Task to complete: Images are to be omitted, and the rest of the records reproduced exactly.

Dataset records:
========================

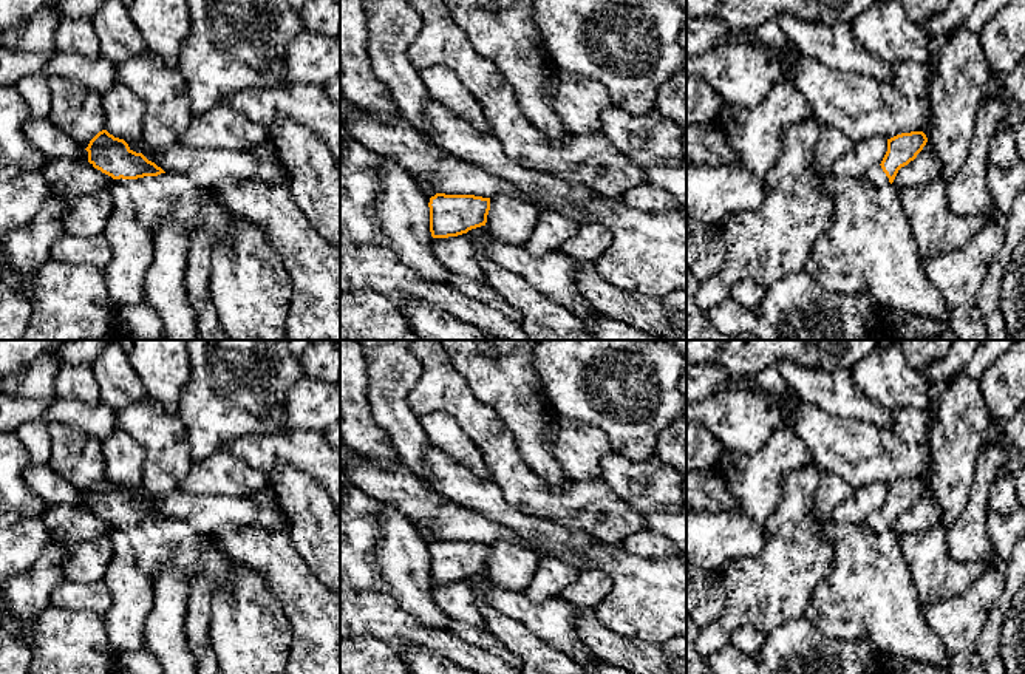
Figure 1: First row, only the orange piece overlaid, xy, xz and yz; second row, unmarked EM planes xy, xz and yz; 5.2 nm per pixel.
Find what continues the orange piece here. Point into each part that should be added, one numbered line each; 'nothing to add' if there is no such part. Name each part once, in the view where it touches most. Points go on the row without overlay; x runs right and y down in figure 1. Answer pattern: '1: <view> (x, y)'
1: xy (166, 543)

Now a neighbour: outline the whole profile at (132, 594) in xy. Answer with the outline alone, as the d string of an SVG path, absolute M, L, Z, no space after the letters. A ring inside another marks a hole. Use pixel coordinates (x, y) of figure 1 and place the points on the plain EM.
M113 529L107 536L114 553L102 580L111 597L111 608L104 617L105 629L117 654L135 652L145 648L153 581L138 569L135 550L122 530Z

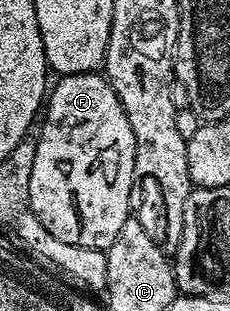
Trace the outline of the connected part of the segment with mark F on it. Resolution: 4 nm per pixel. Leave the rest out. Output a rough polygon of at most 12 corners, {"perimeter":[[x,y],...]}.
{"perimeter":[[102,72],[45,101],[29,209],[105,251],[132,212],[133,127]]}

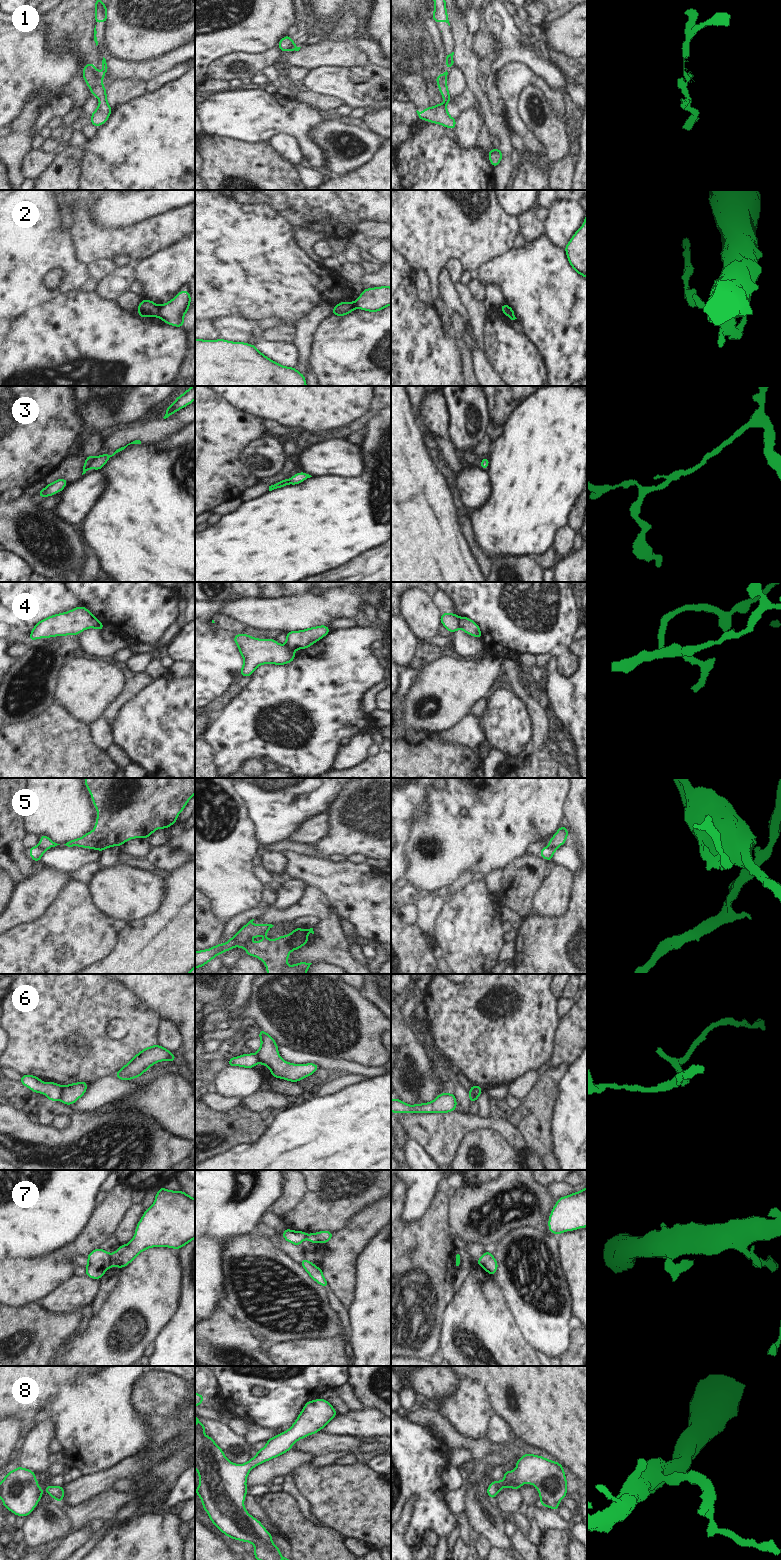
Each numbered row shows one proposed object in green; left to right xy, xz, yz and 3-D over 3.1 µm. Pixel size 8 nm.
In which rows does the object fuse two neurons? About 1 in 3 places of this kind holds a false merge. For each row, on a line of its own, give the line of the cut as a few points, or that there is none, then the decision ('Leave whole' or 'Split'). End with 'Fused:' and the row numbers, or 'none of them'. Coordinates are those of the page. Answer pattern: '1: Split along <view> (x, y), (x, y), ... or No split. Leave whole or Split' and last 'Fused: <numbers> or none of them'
1: Split along xy (98, 72), (102, 79). Split
2: Split along xy (158, 306), (159, 316). Split
3: No split. Leave whole
4: Split along yz (459, 618), (460, 627). Split
5: Split along xz (240, 931), (241, 935), (235, 945). Split
6: Split along xy (62, 1087), (57, 1098). Split
7: Split along xy (110, 1254), (110, 1263), (112, 1265). Split
8: No split. Leave whole
Fused: 1, 2, 4, 5, 6, 7.

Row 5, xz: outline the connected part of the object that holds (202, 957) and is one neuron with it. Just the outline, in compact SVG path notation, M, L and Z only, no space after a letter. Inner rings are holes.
M238 931L234 937L230 938L226 944L218 944L210 949L195 951L195 968L200 968L217 955L231 950L237 945L237 939L241 936L241 932Z

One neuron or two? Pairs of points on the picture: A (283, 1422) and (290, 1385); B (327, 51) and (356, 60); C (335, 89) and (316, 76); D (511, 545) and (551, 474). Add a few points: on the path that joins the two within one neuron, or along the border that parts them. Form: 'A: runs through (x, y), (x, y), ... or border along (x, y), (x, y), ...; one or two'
A: runs through (283, 1413), (283, 1401), (286, 1394); one
B: runs through (334, 54), (349, 56); one
C: runs through (330, 84), (326, 80), (321, 80); one
D: runs through (511, 527), (522, 514), (526, 502), (533, 492); one

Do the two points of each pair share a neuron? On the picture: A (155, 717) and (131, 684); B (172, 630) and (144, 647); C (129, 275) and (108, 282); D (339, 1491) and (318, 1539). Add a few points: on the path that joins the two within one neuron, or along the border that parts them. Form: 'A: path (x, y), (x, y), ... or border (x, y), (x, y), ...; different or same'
A: border (152, 680), (132, 695), (120, 708); different
B: path (165, 637), (157, 645), (151, 647); same
C: path (124, 275), (117, 282), (113, 282); same
D: border (325, 1525), (337, 1530), (344, 1538); different

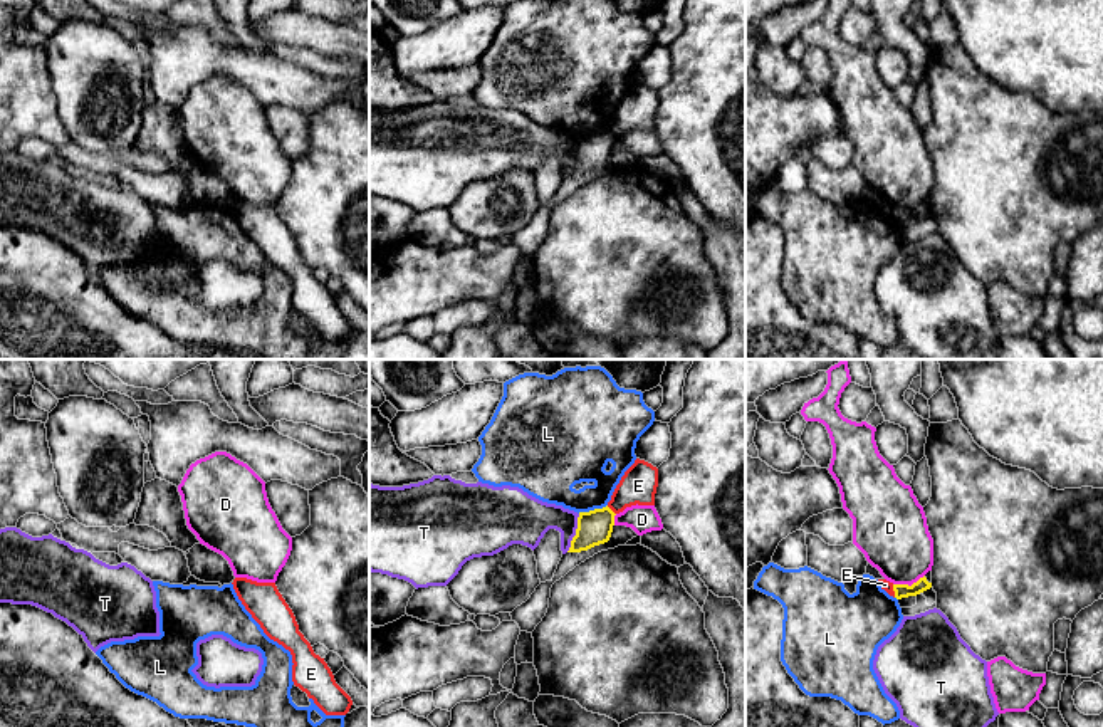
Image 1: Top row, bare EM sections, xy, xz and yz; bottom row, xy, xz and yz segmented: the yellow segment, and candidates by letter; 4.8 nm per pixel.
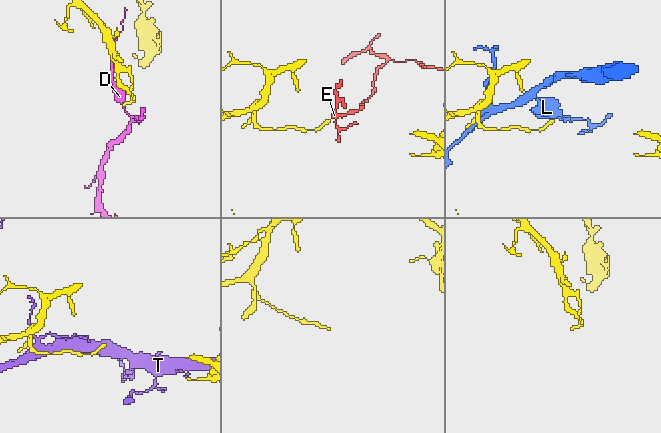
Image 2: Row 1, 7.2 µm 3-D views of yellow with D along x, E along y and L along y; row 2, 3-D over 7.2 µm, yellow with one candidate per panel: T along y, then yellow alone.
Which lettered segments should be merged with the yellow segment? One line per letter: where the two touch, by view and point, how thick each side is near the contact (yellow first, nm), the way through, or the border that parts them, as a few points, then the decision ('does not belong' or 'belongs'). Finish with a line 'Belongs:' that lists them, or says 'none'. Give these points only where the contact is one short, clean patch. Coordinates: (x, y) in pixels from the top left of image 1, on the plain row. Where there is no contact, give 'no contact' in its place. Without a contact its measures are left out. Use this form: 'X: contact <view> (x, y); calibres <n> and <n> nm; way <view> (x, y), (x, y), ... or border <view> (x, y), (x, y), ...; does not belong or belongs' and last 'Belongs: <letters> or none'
D: contact yz (907, 209); calibres 70 and 340 nm; border yz (924, 198), (910, 209), (893, 209); does not belong
E: contact xz (611, 135); calibres 170 and 180 nm; border xz (606, 130), (615, 138); does not belong
L: contact xz (591, 135); calibres 170 and 220 nm; does not belong
T: contact xz (576, 156); calibres 170 and 220 nm; does not belong
Belongs: none

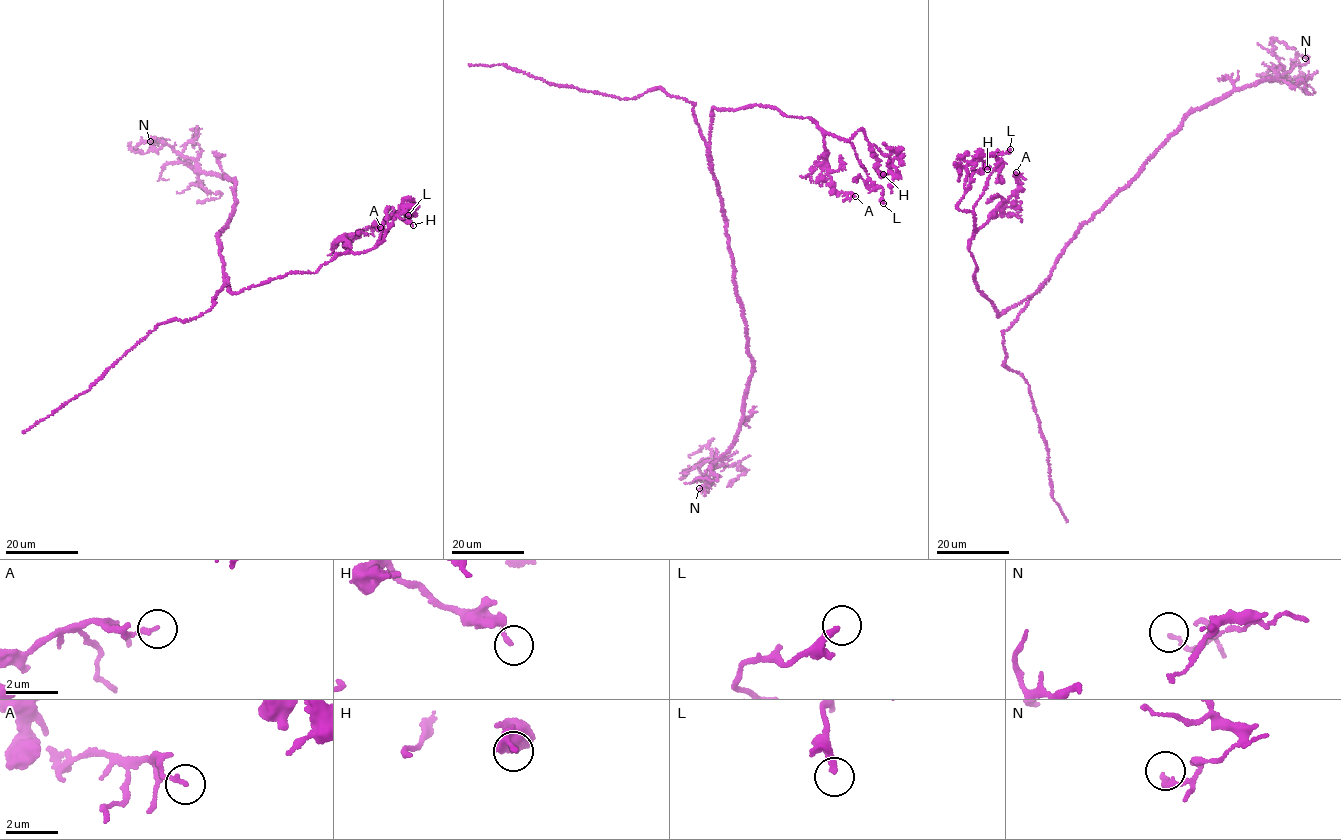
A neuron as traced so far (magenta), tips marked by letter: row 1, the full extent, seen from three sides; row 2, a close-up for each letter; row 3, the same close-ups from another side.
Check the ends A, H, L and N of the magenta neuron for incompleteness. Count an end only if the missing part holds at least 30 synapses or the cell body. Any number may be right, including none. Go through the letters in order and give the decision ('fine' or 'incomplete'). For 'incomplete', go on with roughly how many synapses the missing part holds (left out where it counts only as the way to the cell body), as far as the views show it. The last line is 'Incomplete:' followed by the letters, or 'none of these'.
A: fine
H: fine
L: fine
N: fine
Incomplete: none of these

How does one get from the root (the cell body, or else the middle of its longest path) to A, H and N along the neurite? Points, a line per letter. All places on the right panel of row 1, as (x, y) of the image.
A: (1076, 235), (1039, 290), (997, 315), (976, 287), (976, 266), (968, 250), (989, 214), (1017, 190), (1016, 172)
H: (1076, 235), (1039, 290), (997, 315), (973, 277), (973, 216), (956, 207), (971, 174), (983, 162), (987, 169)
N: (1076, 235), (1183, 117), (1283, 68), (1275, 68), (1287, 72), (1299, 54), (1305, 58)

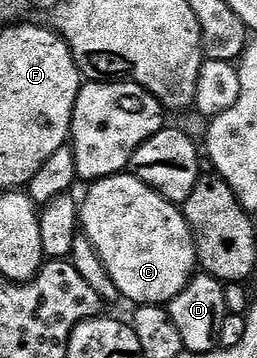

========================

Solution to this problem:
Figure 1: First row, only the orange piece overlaid, xy, xz and yz; second row, unmarked EM planes xy, xz and yz; 5.2 nm per pixel.
Find what continues the orange piece here. Point into each part that should be added, one numbered line each; 'nothing to add' if there is no such part. Name each part once, in the view where it touches most. Points go on the row without overlay; x runs right and y down in figure 1. Answer pattern: '1: <view> (x, y)'
1: xy (166, 543)

Now a neighbour: outline the whole profile at (132, 594) in xy. Answer with the outline alone, as the d string of an SVG path, absolute M, L, Z, no space after the letters. A ring inside another marks a hole. Use pixel coordinates (x, y) of figure 1 and place the points on the plain EM.
M113 529L107 536L114 553L102 580L111 597L111 608L104 617L105 629L117 654L135 652L145 648L153 581L138 569L135 550L122 530Z

Trace the outline of the connected part of the segment with mark F on it. Resolution: 4 nm per pixel. Leave the rest out. Output a rough polygon of at most 12 corners, {"perimeter":[[x,y],...]}.
{"perimeter":[[102,72],[45,101],[29,209],[105,251],[132,212],[133,127]]}

Each numbered row shows one proposed object in green; left to right xy, xz, yz and 3-D over 3.1 µm. Pixel size 8 nm.
In which rows does the object fuse two neurons? About 1 in 3 places of this kind holds a false merge. For each row, on a line of its own, give the line of the cut as a few points, or that there is none, then the decision ('Leave whole' or 'Split'). End with 'Fused:' and the row numbers, or 'none of them'. Coordinates are those of the page. Answer pattern: '1: Split along <view> (x, y), (x, y), ... or No split. Leave whole or Split' and last 'Fused: <numbers> or none of them'
1: Split along xy (98, 72), (102, 79). Split
2: Split along xy (158, 306), (159, 316). Split
3: No split. Leave whole
4: Split along yz (459, 618), (460, 627). Split
5: Split along xz (240, 931), (241, 935), (235, 945). Split
6: Split along xy (62, 1087), (57, 1098). Split
7: Split along xy (110, 1254), (110, 1263), (112, 1265). Split
8: No split. Leave whole
Fused: 1, 2, 4, 5, 6, 7.

Row 5, xz: outline the connected part of the object that holds (202, 957) and is one neuron with it. Just the outline, in compact SVG path notation, M, L and Z only, no space after a letter. Inner rings are holes.
M238 931L234 937L230 938L226 944L218 944L210 949L195 951L195 968L200 968L217 955L231 950L237 945L237 939L241 936L241 932Z

One neuron or two? Pairs of points on the picture: A (283, 1422) and (290, 1385); B (327, 51) and (356, 60); C (335, 89) and (316, 76); D (511, 545) and (551, 474). Add a few points: on the path that joins the two within one neuron, or along the border that parts them. Form: 'A: runs through (x, y), (x, y), ... or border along (x, y), (x, y), ...; one or two'
A: runs through (283, 1413), (283, 1401), (286, 1394); one
B: runs through (334, 54), (349, 56); one
C: runs through (330, 84), (326, 80), (321, 80); one
D: runs through (511, 527), (522, 514), (526, 502), (533, 492); one

Do the two points of each pair share a neuron? On the picture: A (155, 717) and (131, 684); B (172, 630) and (144, 647); C (129, 275) and (108, 282); D (339, 1491) and (318, 1539). Add a few points: on the path that joins the two within one neuron, or along the border that parts them. Form: 'A: path (x, y), (x, y), ... or border (x, y), (x, y), ...; different or same'
A: border (152, 680), (132, 695), (120, 708); different
B: path (165, 637), (157, 645), (151, 647); same
C: path (124, 275), (117, 282), (113, 282); same
D: border (325, 1525), (337, 1530), (344, 1538); different

Image 1: Top row, bare EM sections, xy, xz and yz; bottom row, xy, xz and yz segmented: the yellow segment, and candidates by letter; 4.8 nm per pixel.
Image 2: Row 1, 7.2 µm 3-D views of yellow with D along x, E along y and L along y; row 2, 3-D over 7.2 µm, yellow with one candidate per panel: T along y, then yellow alone.
Which lettered segments should be merged with the yellow segment? One line per letter: where the two touch, by view and point, how thick each side is near the contact (yellow first, nm), the way through, or the border that parts them, as a few points, then the decision ('does not belong' or 'belongs'). Finish with a line 'Belongs:' that lists them, or says 'none'. Give these points only where the contact is one short, clean patch. Coordinates: (x, y) in pixels from the top left of image 1, on the plain row. Where there is no contact, give 'no contact' in its place. Without a contact its measures are left out. Use this form: 'X: contact <view> (x, y); calibres <n> and <n> nm; way <view> (x, y), (x, y), ... or border <view> (x, y), (x, y), ...; does not belong or belongs' and last 'Belongs: <letters> or none'
D: contact yz (907, 209); calibres 70 and 340 nm; border yz (924, 198), (910, 209), (893, 209); does not belong
E: contact xz (611, 135); calibres 170 and 180 nm; border xz (606, 130), (615, 138); does not belong
L: contact xz (591, 135); calibres 170 and 220 nm; does not belong
T: contact xz (576, 156); calibres 170 and 220 nm; does not belong
Belongs: none

A neuron as traced so far (magenta), tips marked by letter: row 1, the full extent, seen from three sides; row 2, a close-up for each letter; row 3, the same close-ups from another side.
Check the ends A, H, L and N of the magenta neuron for incompleteness. Count an end only if the missing part holds at least 30 synapses or the cell body. Any number may be right, including none. Go through the letters in order and give the decision ('fine' or 'incomplete'). For 'incomplete', go on with roughly how many synapses the missing part holds (left out where it counts only as the way to the cell body), as far as the views show it. The last line is 'Incomplete:' followed by the letters, or 'none of these'.
A: fine
H: fine
L: fine
N: fine
Incomplete: none of these

How does one get from the root (the cell body, or else the middle of its longest path) to A, H and N along the neurite? Points, a line per letter. All places on the right panel of row 1, as (x, y) of the image.
A: (1076, 235), (1039, 290), (997, 315), (976, 287), (976, 266), (968, 250), (989, 214), (1017, 190), (1016, 172)
H: (1076, 235), (1039, 290), (997, 315), (973, 277), (973, 216), (956, 207), (971, 174), (983, 162), (987, 169)
N: (1076, 235), (1183, 117), (1283, 68), (1275, 68), (1287, 72), (1299, 54), (1305, 58)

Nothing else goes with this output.